The scenario is this:
I have a water solenoid on my RODI system that I can shut off and on from the apex. I have a water bin for saltwater mix and a float valve in this bin. I want the RODI water to run ONLY on Thursday between 6a-6p and stop running when the float valve is closed.

The problem:
The shut off works with the valve but for some reason the second the valve is open it turns back on again with no regard for day or time. So how do I correct my code (can I even correct it with the setup I have) so that it only runs on Thurs. between 6a-6p

The Programming:
Fallback OFF
Set OFF
If DoW SMTW-FS Then OFF
If Time 06:00 to 18:00 Then ON
OSC 000:00/045:00/015:00 Then ON
If Sa_Hal CLOSED Then OFF

Thanks for any help or time on this in advance


----------



## fesso clown (Nov 15, 2011)

Best to repost this in the Neptune Forum. 
http://https://forum.neptunesystems.com/
https://forum.neptunesystems.com/

You will get pro help there


----------



## noy (Nov 19, 2012)

Put the DoW statement as the last one.

Apex executes each line in the order that it occurs and the final state of things in the outlet determines whether the outlets is ON/OFF

Lets say its a Monday - so what is happening is that 

Initially the outlet is set to OFF
then it remains OFF because of the DoW line
BUT if the other lines turn it ON - it will turn the outlet ON - which effectively overrides the DoW line.

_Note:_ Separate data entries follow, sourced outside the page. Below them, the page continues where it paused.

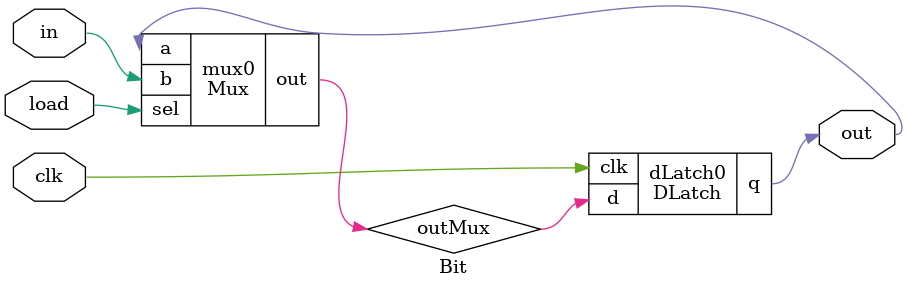
<source format=v>
/* módulo DLatch */

`ifndef _DLatch_
`define _DLatch_

module DLatch(q, d, clk);
    input d, clk;
    output q;
    wire qb, w1, w2, w3, w4, w5, w6, w7, w8, w9;

    nand nand1(w2, d, clk);
    nand nand2(w5, w2, w3);
    nand nand3(w4, clk, w1);
    nand nand4(w3, w5, w4);
    nand nand5(w8, w5, w7);
    nand nand6(q, w8, qb);
    nand nand7(w9, w7, w6);
    nand nand8(qb, q, w9);
    not not1(w1, d);
    not not2(w7, clk);
    not not3(w6, w5);

endmodule

`endif


/* módulo Mux */

`ifndef _MUX_
`define _MUX_

module Mux(out, a, b, sel);
    input a, b, sel;
    wire  not_sel, a1, b1;
    output out;

    not not0(not_sel, sel);
    and and0(a1, a, not_sel);
    and and1(b1, sel, b);
    or  or0(out, a1, b1);

endmodule

`endif

/* módulo Bit */

`ifndef _Bit_
`define _Bit_

module Bit(out, in, load, clk);

    output out;
    input in, load, clk;
    wire outMux;

    Mux mux0(outMux, out, in, load);

    DLatch dLatch0(out, outMux, clk);

endmodule

`endif
</source>
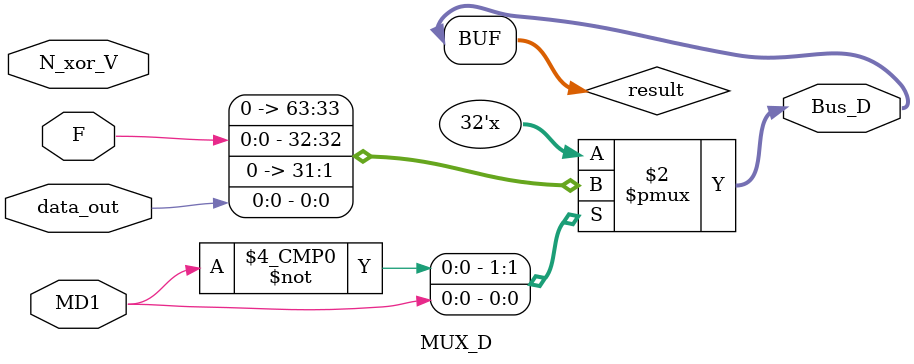
<source format=v>
`timescale 1ns / 1ps


module MUX_D(
        input F, data_out, MD1, N_xor_V,
        output [31:0] Bus_D
    );
    
     reg [31:0] result;
     assign Bus_D = result;

 
   always@(*)
    begin
        case (MD1)
             
        2'b00: result = F;  
        2'b01: result = data_out;  
        2'b11: result = {31'b0, N_xor_V}; //N_xor_V;
        
        endcase
    end
    
    
endmodule

</source>
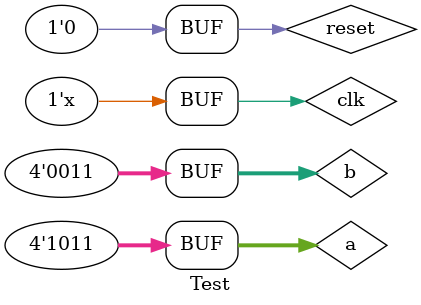
<source format=v>
`timescale 1ns / 1ps

module Test ();

  reg clk;
  reg reset;

  reg [3:0] a;
  reg [3:0] b;

  wire led_clk;
  wire led_en;
  wire led_do;

  wire seg_clk;
  wire seg_en;
  wire seg_do;

  Top top (
      .clk_p  (clk),
      .clk_n  (!clk),
      .reset_n(!reset),
      .a      (a),
      .b      (b),
      .led_clk(led_clk),
      .led_en (led_en),
      .led_do (led_do),
      .seg_clk(seg_clk),
      .seg_en (seg_en),
      .seg_do (seg_do)
  );

  initial begin
    clk = 0;
    reset = 0;
    a = 8'd1;
    b = 8'd2;
    #20 reset = 1;
    #20 reset = 0;

    // a = 1, b = 2, expected product = 2
    a = 8'd1;
    b = 8'd2;
    #1500;

    // a = 13, b = 9, expected product = 117
    a = 8'd13;
    b = 8'd9;
    #1500;

    // a = 15, b = 15, expected product = 225
    a = 8'd15;
    b = 8'd15;
    #1500;

    // a = 4, b = 0, expected product = 0
    a = 8'd4;
    b = 8'd0;
    #1500;

    // a = 11, b = 3, expected product = 33
    a = 8'd11;
    b = 8'd3;
  end

  always begin
    #10 clk = ~clk;
  end




endmodule

</source>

But if you have that line last - then regardless of what state thing were in before - the DoW will have the final say in On/Off.


----------



## IvanD (Sep 29, 2013)

Awesome, I will give that a try and confirm it works, thanks so much for the advice and taking the time to explain that. Makes way more sense now that you put it that way, good to know as I start doing more.


----------